Your assignment
The data below holds the lines to copy: everything from the line containing "text: (333, 241) -> (641, 401), moved" to the line containing "curve: (31, 752) -> (60, 1416), moved", both ends included, set down exactly.

Entries provided

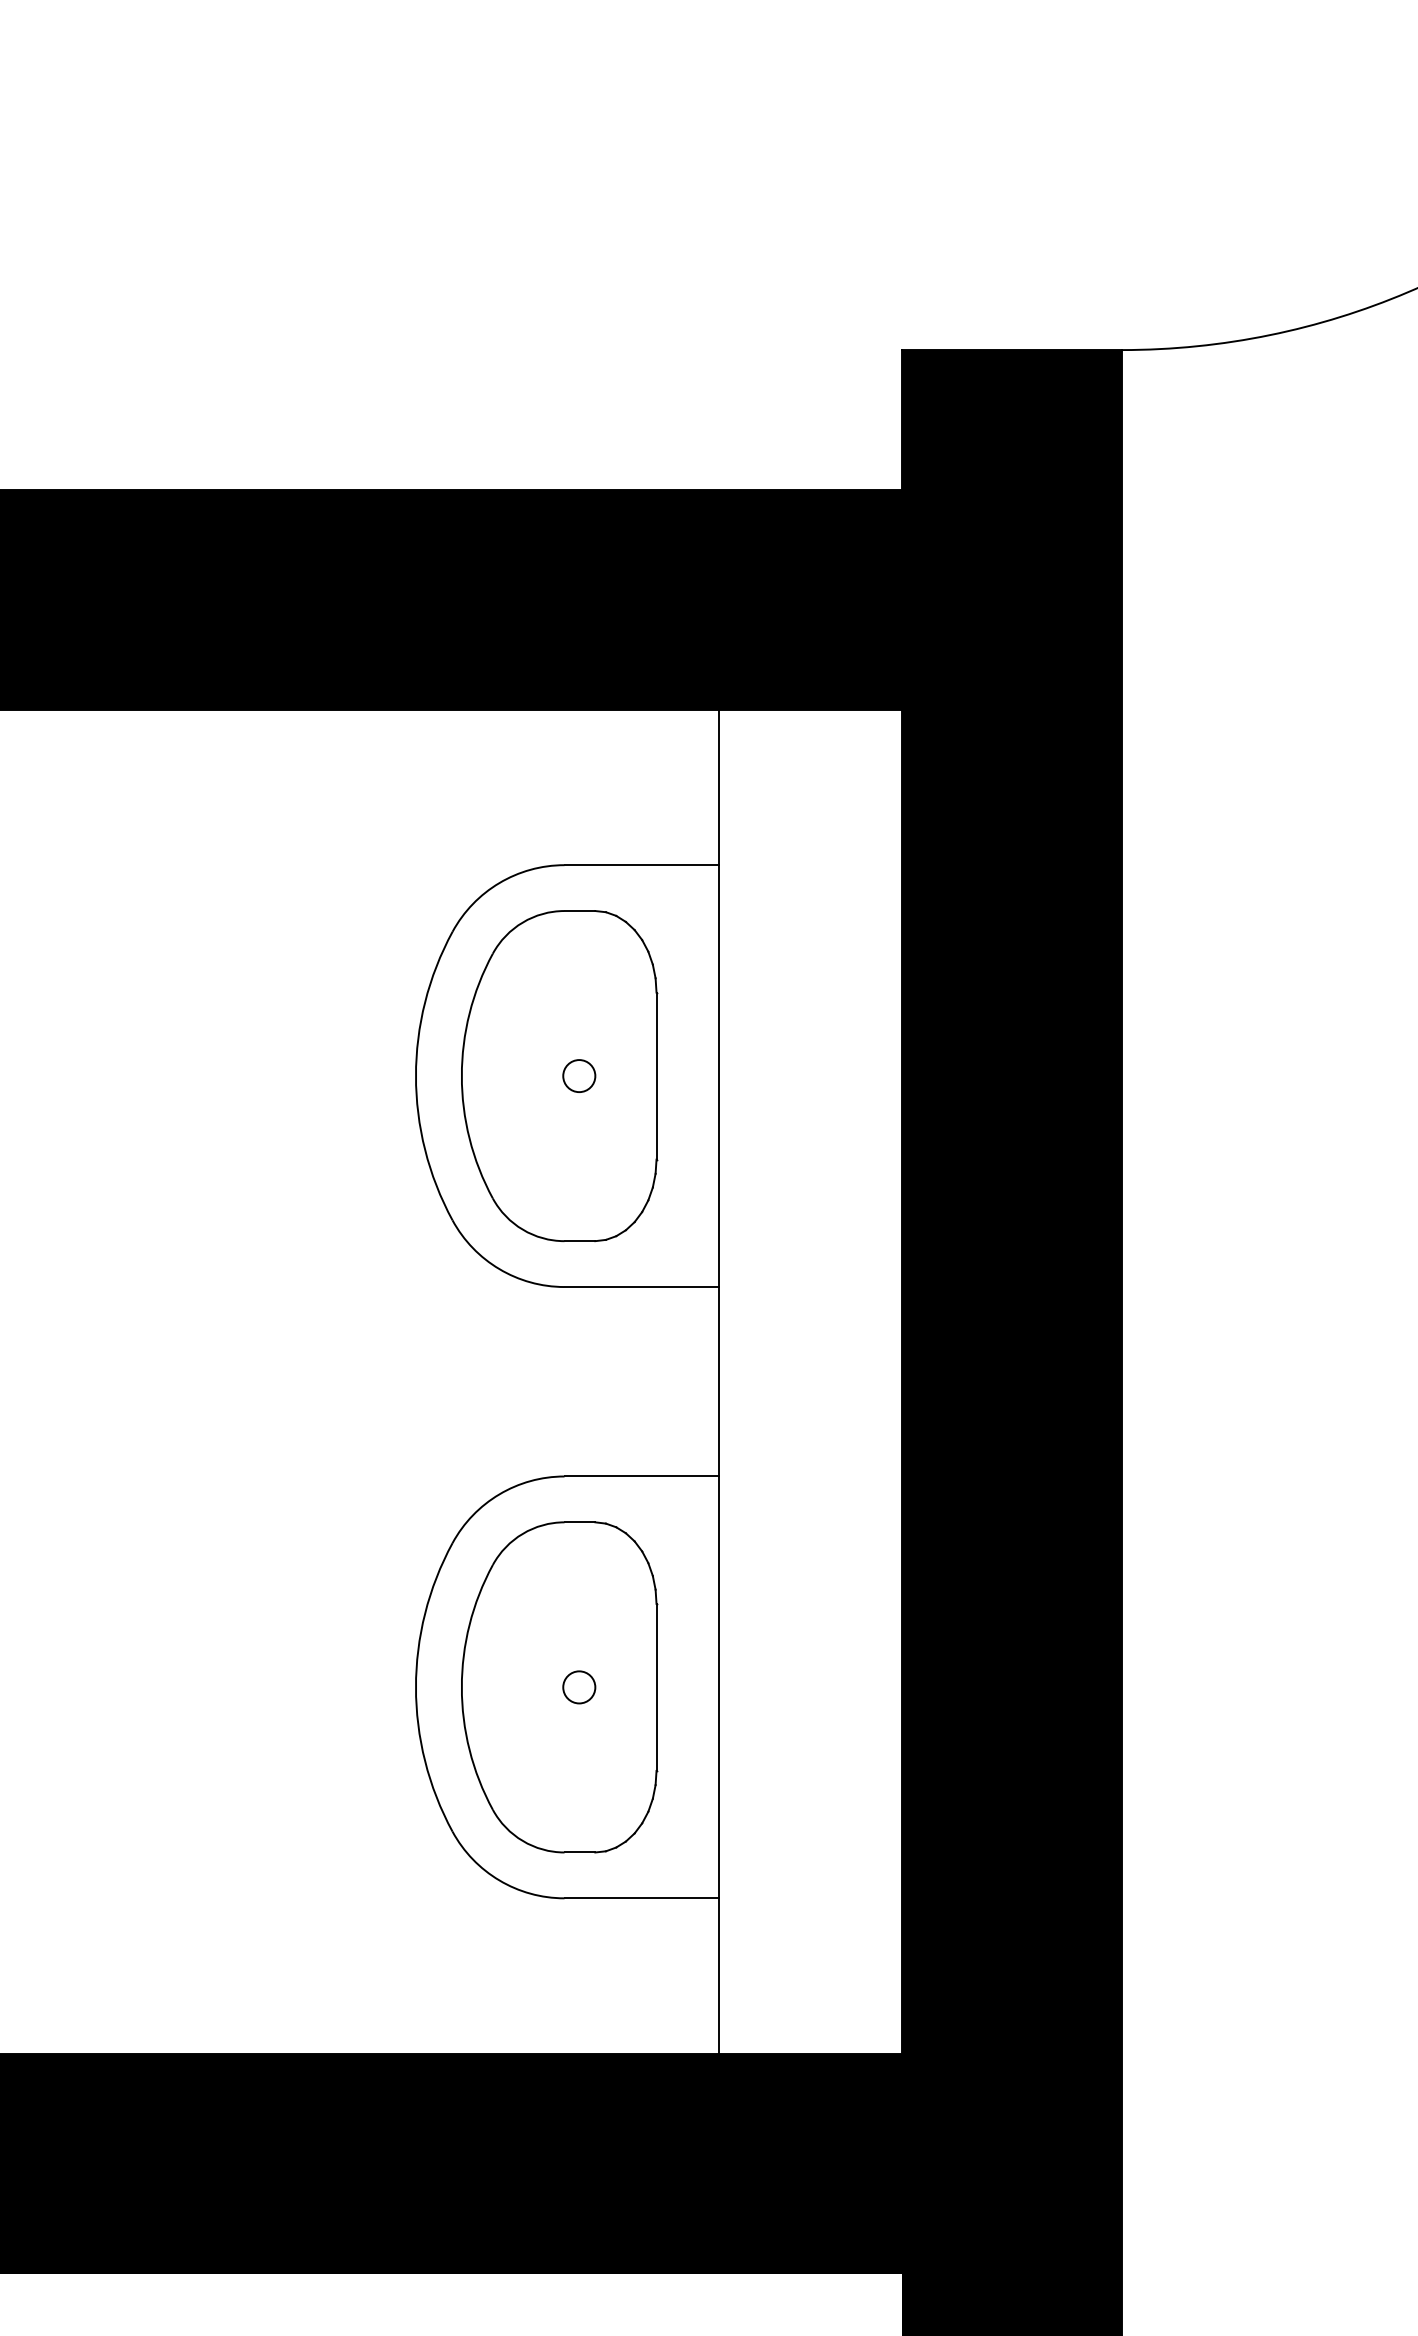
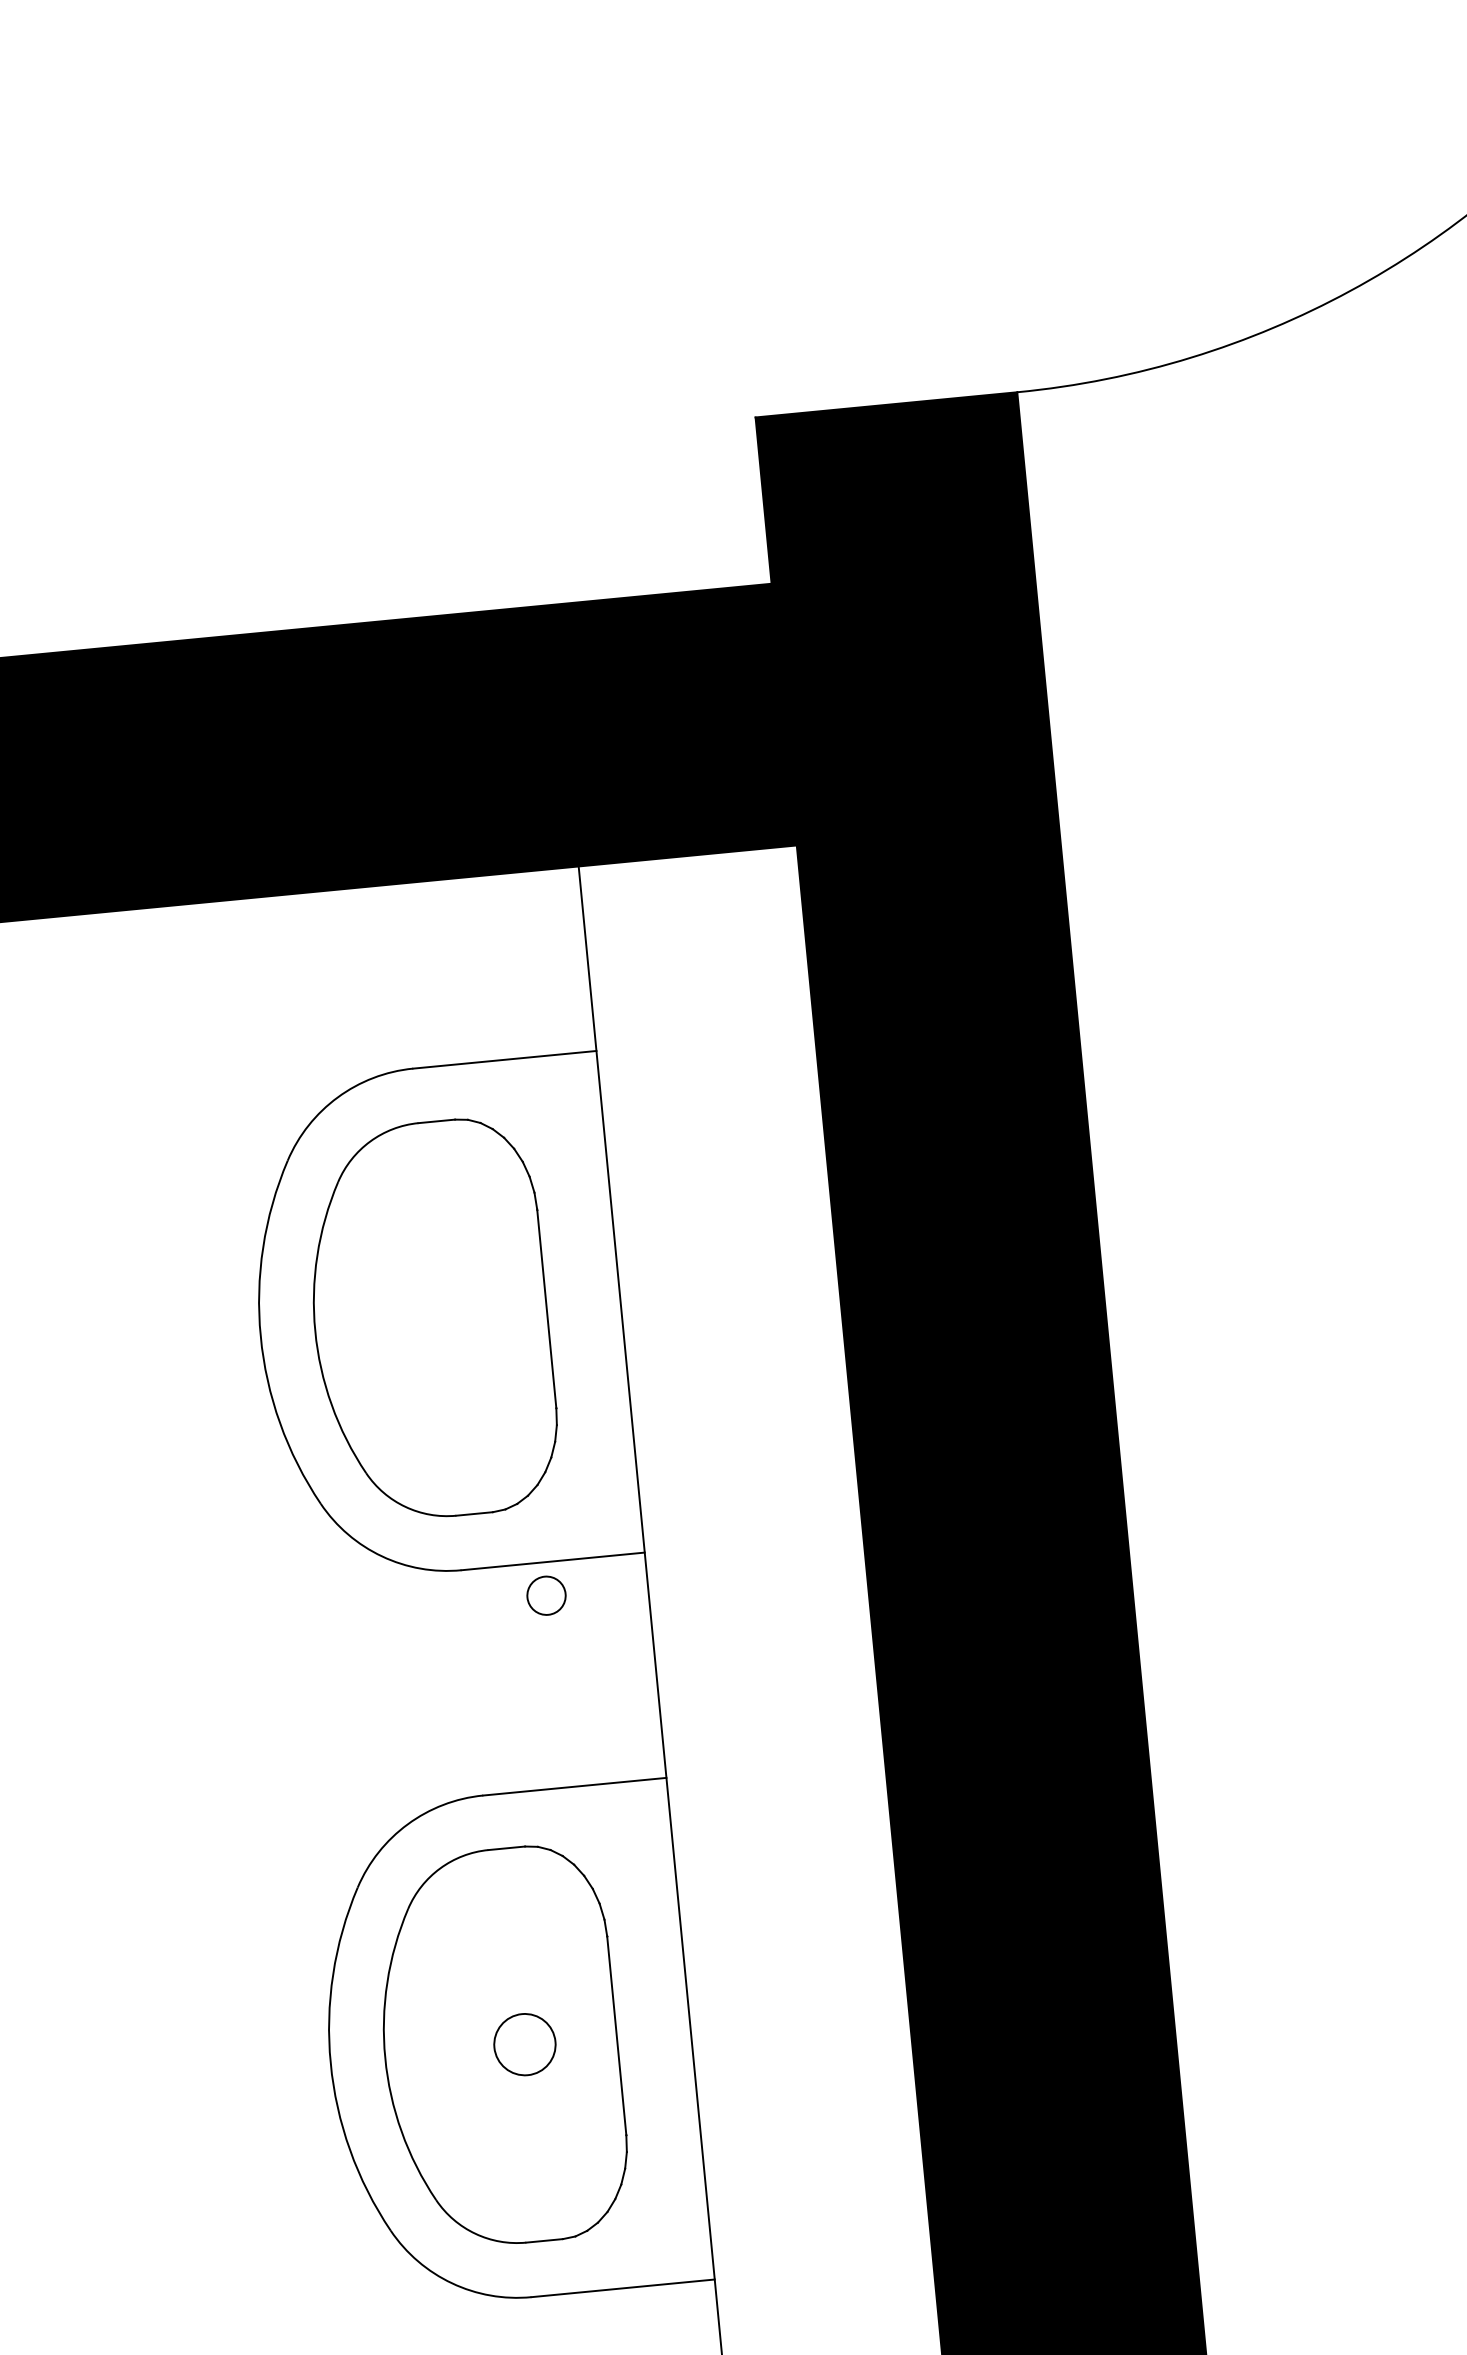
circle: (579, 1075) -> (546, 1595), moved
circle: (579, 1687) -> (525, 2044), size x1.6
--
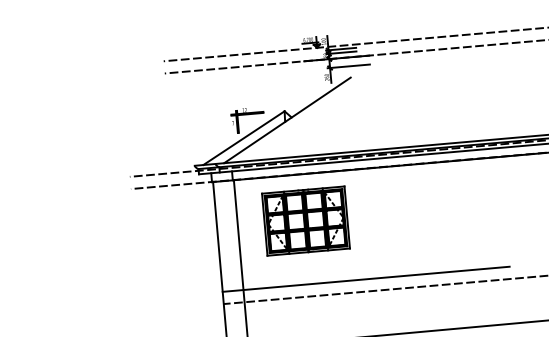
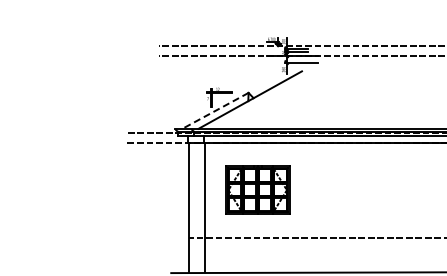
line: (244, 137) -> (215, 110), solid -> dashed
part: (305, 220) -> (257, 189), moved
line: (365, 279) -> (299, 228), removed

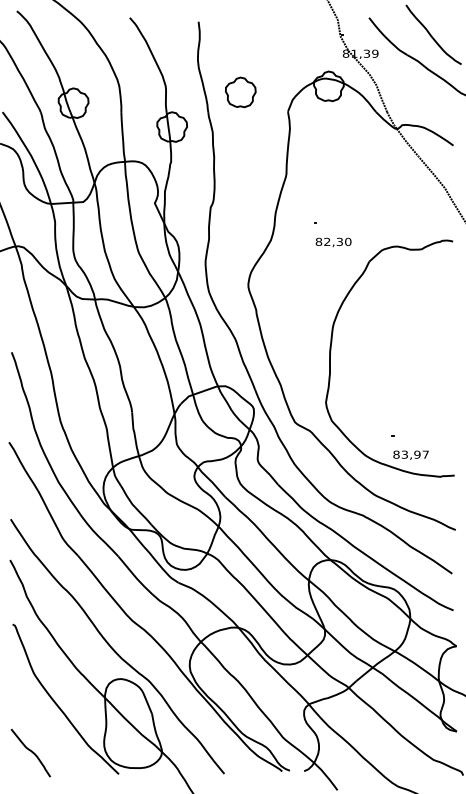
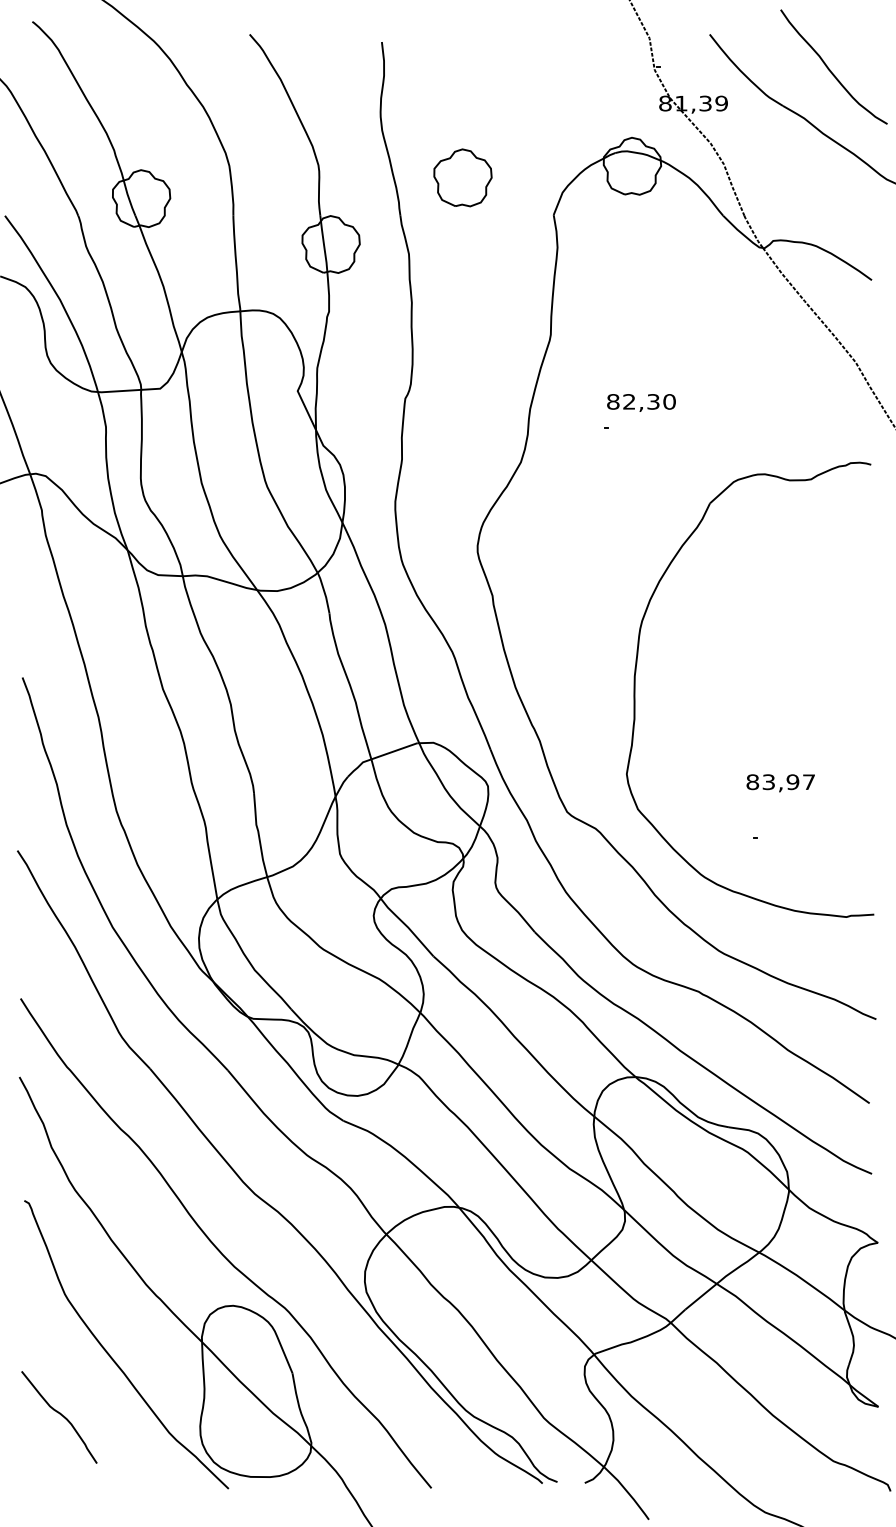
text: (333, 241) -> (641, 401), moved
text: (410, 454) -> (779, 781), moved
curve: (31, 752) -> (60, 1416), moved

Task output
text: (333, 241) -> (641, 401), moved
text: (410, 454) -> (779, 781), moved
curve: (31, 752) -> (60, 1416), moved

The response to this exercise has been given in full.